Affective computing is an emerging field of research that aims to enable intelligent systems to recognize, feel, infer and interpret human emotions. It is an interdisciplinary field which spans from computer science to psychology, and from social science to cognitive science. Though sentiment analysis and emotion recognition are two distinct research topics, they are conjoined under the field of Affective Computing research. Emotions and sentiments play a crucial role in our daily lives.

They aid decision-making, learning, communication, and situation awareness in human-centric environments. Over the past two decades or so, AI researchers have been attempting to endow machines with cognitive capabilities to recognize, interpret and express emotions and sentiments. All such efforts can be attributed to affective computing. Emotion and sentiment analysis have also become a new trend in social media, avidly helping users to understand the opinion being expressed on different platforms. With the advancement of technology, abundance of smartphones and the rapid rise of social media, huge amount of Big Data is being uploaded as videos, rather than text alone.
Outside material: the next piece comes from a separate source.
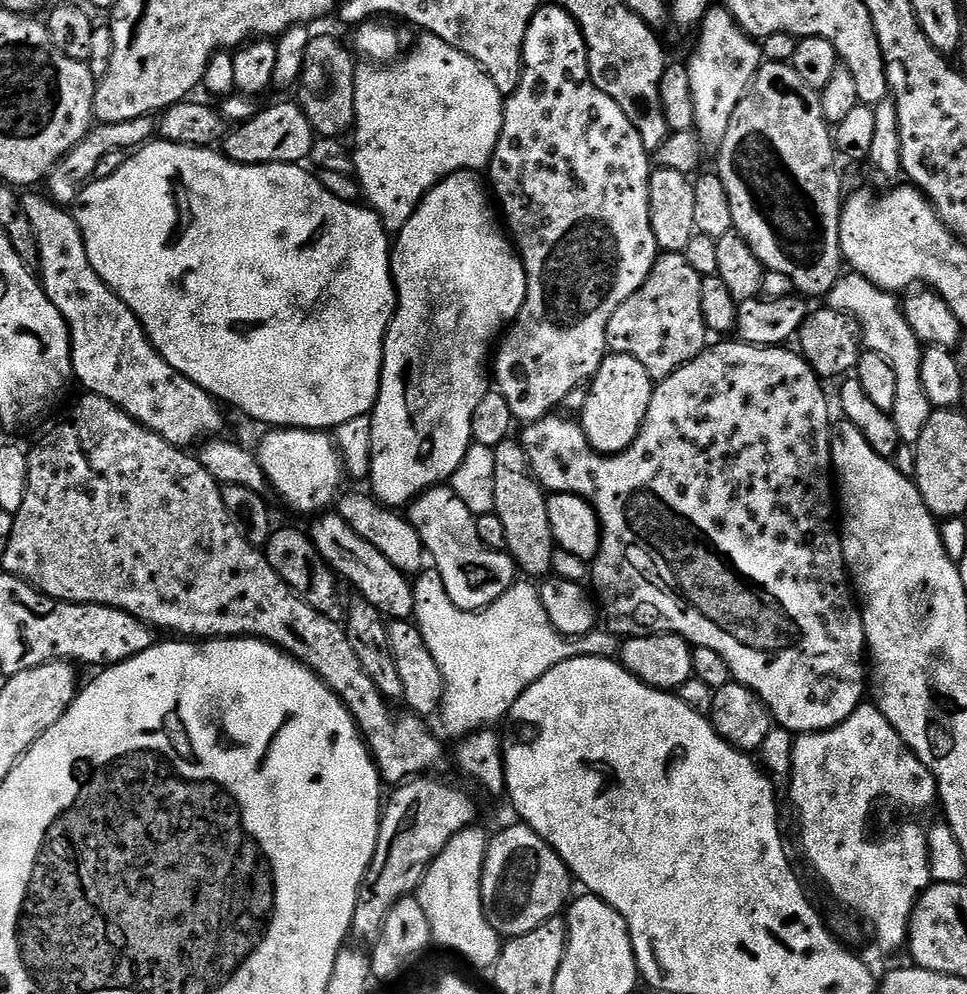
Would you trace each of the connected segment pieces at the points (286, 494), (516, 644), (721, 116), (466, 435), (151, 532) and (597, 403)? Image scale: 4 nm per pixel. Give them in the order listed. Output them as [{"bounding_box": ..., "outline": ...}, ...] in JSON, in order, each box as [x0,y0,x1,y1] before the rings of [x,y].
[{"bounding_box":[258,428,346,514],"outline":[[[278,428],[265,432],[268,433],[260,440],[258,459],[271,491],[276,491],[296,512],[319,514],[331,509],[341,495],[340,483],[346,480],[344,461],[340,459],[333,437],[327,431],[306,428]]]},{"bounding_box":[412,570,621,738],"outline":[[[425,570],[415,577],[412,585],[414,623],[420,629],[422,638],[426,638],[426,646],[430,646],[430,654],[434,654],[434,662],[438,662],[438,670],[442,670],[444,679],[444,697],[440,703],[438,721],[455,738],[471,736],[473,732],[482,732],[496,726],[503,716],[505,719],[511,713],[514,702],[522,698],[524,691],[534,686],[538,678],[554,670],[554,666],[579,656],[611,660],[619,653],[621,637],[608,630],[593,630],[575,638],[564,636],[550,622],[550,614],[546,614],[546,606],[542,606],[539,587],[532,582],[524,583],[528,584],[513,584],[510,590],[506,590],[506,594],[502,594],[502,598],[481,612],[467,612],[450,602],[450,594],[446,594],[442,578],[437,572]]]},{"bounding_box":[686,6,762,150],"outline":[[[722,6],[709,8],[698,25],[699,32],[696,49],[686,60],[690,90],[694,94],[694,131],[705,149],[716,150],[726,138],[726,130],[730,130],[730,118],[734,118],[738,102],[742,102],[756,81],[756,71],[762,63],[762,48]]]},{"bounding_box":[368,172,526,510],"outline":[[[455,172],[453,176],[447,176],[442,183],[430,189],[422,203],[414,210],[410,222],[406,222],[406,226],[402,226],[402,230],[395,237],[390,248],[392,281],[396,287],[396,313],[384,339],[380,393],[370,413],[372,417],[372,433],[370,434],[372,457],[370,458],[368,480],[370,485],[372,484],[371,495],[379,500],[384,507],[393,510],[403,509],[405,506],[411,505],[416,497],[428,491],[429,488],[451,481],[453,474],[458,470],[458,466],[462,466],[462,458],[466,458],[466,450],[474,442],[472,439],[472,415],[474,410],[478,410],[482,398],[486,398],[486,394],[490,390],[490,357],[493,355],[494,345],[501,339],[502,333],[515,320],[526,302],[524,264],[520,260],[513,241],[506,235],[505,229],[498,219],[497,209],[486,191],[485,181],[483,179],[480,181],[478,177],[479,175],[470,172]]]},{"bounding_box":[2,394,444,786],"outline":[[[91,394],[81,395],[81,400],[68,412],[68,417],[61,424],[56,424],[33,448],[28,452],[28,481],[26,482],[26,498],[22,498],[22,506],[14,513],[14,530],[10,533],[10,546],[6,546],[6,558],[2,561],[2,568],[7,575],[18,576],[27,584],[33,584],[42,594],[55,600],[70,602],[71,604],[105,604],[107,608],[117,608],[134,618],[141,620],[153,630],[169,628],[177,632],[180,638],[247,638],[249,640],[265,640],[266,643],[280,648],[302,661],[319,680],[348,707],[348,712],[360,727],[368,751],[376,761],[376,769],[380,772],[380,779],[385,785],[399,786],[409,780],[432,774],[436,767],[444,760],[444,748],[432,737],[425,721],[411,711],[403,710],[396,716],[391,703],[385,700],[383,694],[370,682],[370,678],[362,670],[362,662],[358,662],[358,654],[354,654],[350,647],[348,636],[344,632],[344,624],[338,620],[326,618],[326,614],[318,614],[314,606],[310,606],[286,582],[278,578],[278,574],[270,566],[267,555],[261,549],[250,546],[244,541],[240,527],[230,518],[226,510],[226,502],[222,502],[222,488],[216,479],[200,465],[195,455],[185,449],[176,448],[166,442],[149,428],[143,428],[134,418],[130,418],[114,402],[101,396]]]},{"bounding_box":[578,352,653,456],"outline":[[[617,352],[605,356],[602,366],[588,384],[586,406],[578,416],[592,449],[605,456],[627,450],[640,433],[646,410],[650,410],[653,391],[652,376],[638,358]]]}]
Consumers for instance, tend to record their reviews and opinions on products using a web camera and upload them on social media platforms like YouTube or Facebook to inform subscribers about their views.

The primary advantage of analyzing videos over textual analysis, for detecting emotions and sentiments from opinions, is the surplus of behavioral cues. Whilst textual analysis facilities only make use of words, phrases and relations, as well as dependencies among them, these are known to be insufficient for extracting associated affective content from textual opinions. Video opinions, on the other hand, provide multimodal data in terms of vocal and visual modality. The vocal modulations of opinions and facial expressions in the visual data, along with textual data, can provide important cues to better identify true affective states of the opinion holder. Thus, a combination of text and video data can help create a better emotion and sentiment analysis model.

These videos often contain comparisons of products from competing brands, the pros and cons of product specifications, etc., which can aid prospective buyers in making an informed decision. The aim of multi-sensor data fusion is to increase the accuracy and reliability of estimates Many applications, e.g., navigation tools, have already demonstrated the potential of data fusion. This depicts the importance and feasibility of developing a multimodal framework that could cope with all three sensing modalities: text, audio, and video, in human-centric environments. The ability of a multimodal system to outperform a unimodal system is well established in the literature. However, there is a lack of a comprehensive literature survey, focusing on recent successful methods employed in this research area. Unimodal systems are building blocks for a multimodal system, hence, we require them to be performing well in order to build an intelligent multimodal system.